The dad would later become pastor of a storefront church in East New York and eventually move the family to middle-class Queens Village.

His father’s work ethic led John, a mere high-school graduate, to turn down an unskilled, entry-level job as a mail-room runner at Dean Witter because. as he tells it, “I wanted to work where the money is.”

Months later, John went back to the financial firm in pursuit of a job. Armed with advice and a contact from a member of his father’s church, he got him a series of interviews where he talked his way into an entry-level analyst job. It was all upward from there, for a 20-year career in money management that makes him well-qualified to hold the office of comptroller.

(Along the way, he earned his bachelor and master’s degrees. This a man given to creating his own breaks.)

Burnett says that he and Joe Lhota share the same work ethic and approach to bringing efficiency to city government. This highly qualified candidate also gives the GOP a chance to make good on its promised outreach to minority voters. He calls it an opportunity for a paradigm shift.

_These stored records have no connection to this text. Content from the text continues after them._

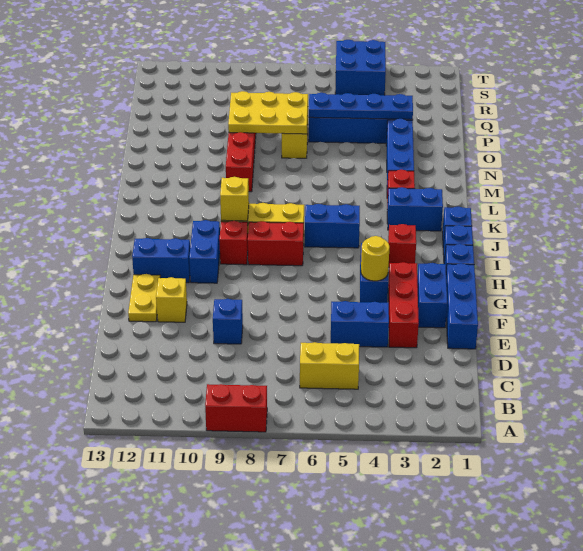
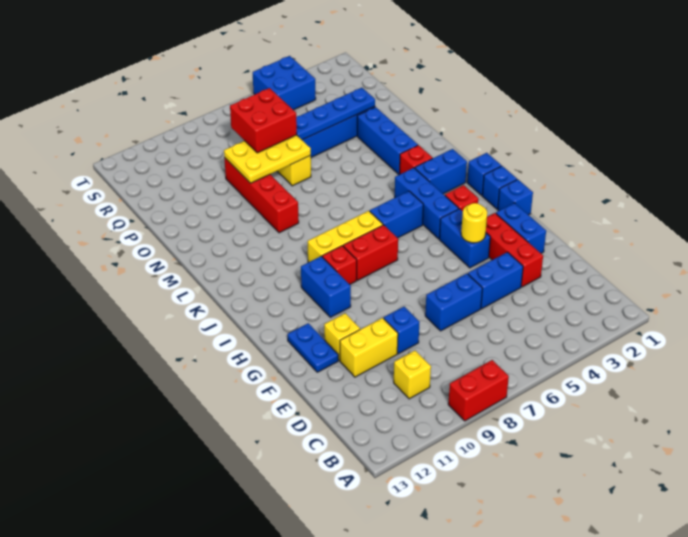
yellow brick C5:C6 level 1 -> yellow brick E10:E11 level 1
blue brick E1:G1 level 1 -> blue brick I4:K4 level 1
yellow plate F12:G12 level 1 -> blue plate F12:G12 level 1
blue brick H11:H12 level 1 -> blue brick E6:E7 level 1
yellow brick J9 level 2 -> yellow brick C10 level 1
none -> red brick P7:Q8 level 3

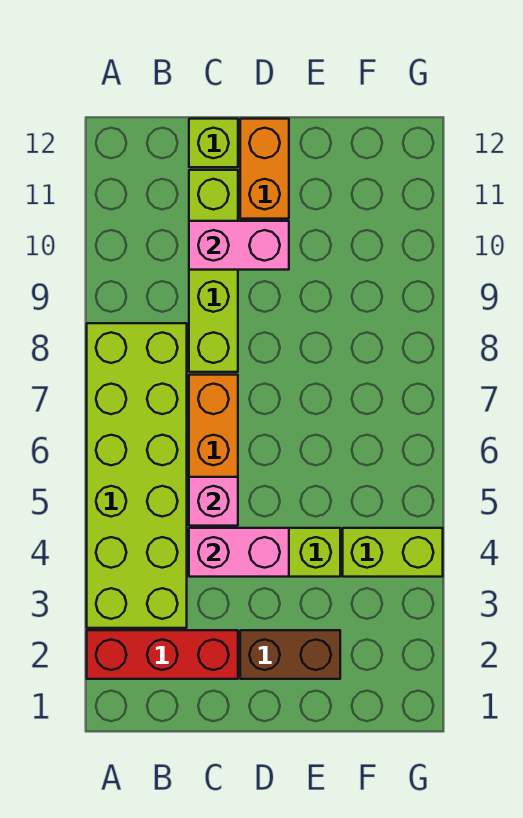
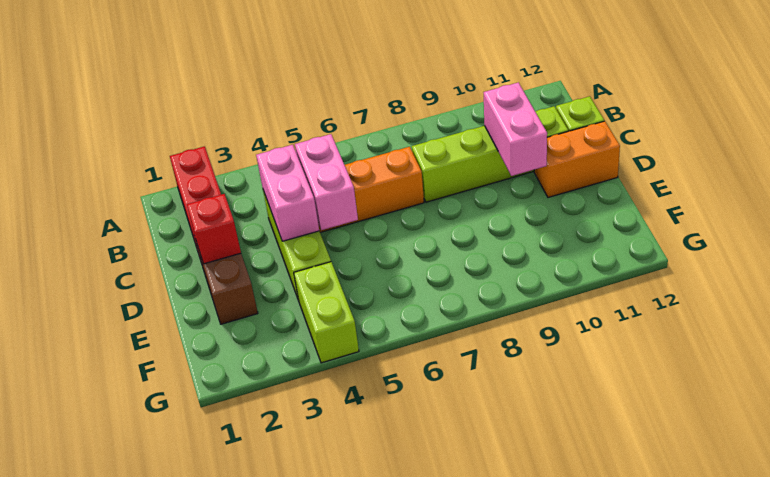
lime brick A3:B8 level 1 -> none
pink brick C5 level 2 -> pink brick C5:D5 level 2
none -> red brick D2 level 2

State GOP Chairman Ed Cox & Co. should want minority voters — especially those black and Hispanic Democrats who voted for Eliot Spitzer in the Democratic primary — to cross over to Burnett.

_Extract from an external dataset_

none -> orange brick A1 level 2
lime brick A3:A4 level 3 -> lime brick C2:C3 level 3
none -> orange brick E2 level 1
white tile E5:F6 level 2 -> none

They voted for Spitzer because they believed he would fight for them and protect their pensions better than Scott Stringer, who ended up winning narrowly. Burnett would do a better job than either Democrat. His experience and know-how meet the merit and character tests.

The present “tale of two cities” narrative doesn’t have to end with the haves and have-nots battling each other. John Burnett stands astride both camps at the crossroads of preparation, opportunity, grit, character and merit.

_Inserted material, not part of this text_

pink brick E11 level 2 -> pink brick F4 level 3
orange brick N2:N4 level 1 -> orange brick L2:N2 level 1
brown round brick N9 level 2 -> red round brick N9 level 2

Maybe in the closing weeks of the campaign, more New Yorkers will consider beating the swords of class warfare into plowshares so we may sow the seeds of opportunity and merit. Then reap the rewards of economic success.

In closing a recent talk, Burnett ended with “I’m the real thing.”

After a summer of Carlos Danger, Client 9 and now “Che de Blasio,” New York voters could use a dose of the real thing.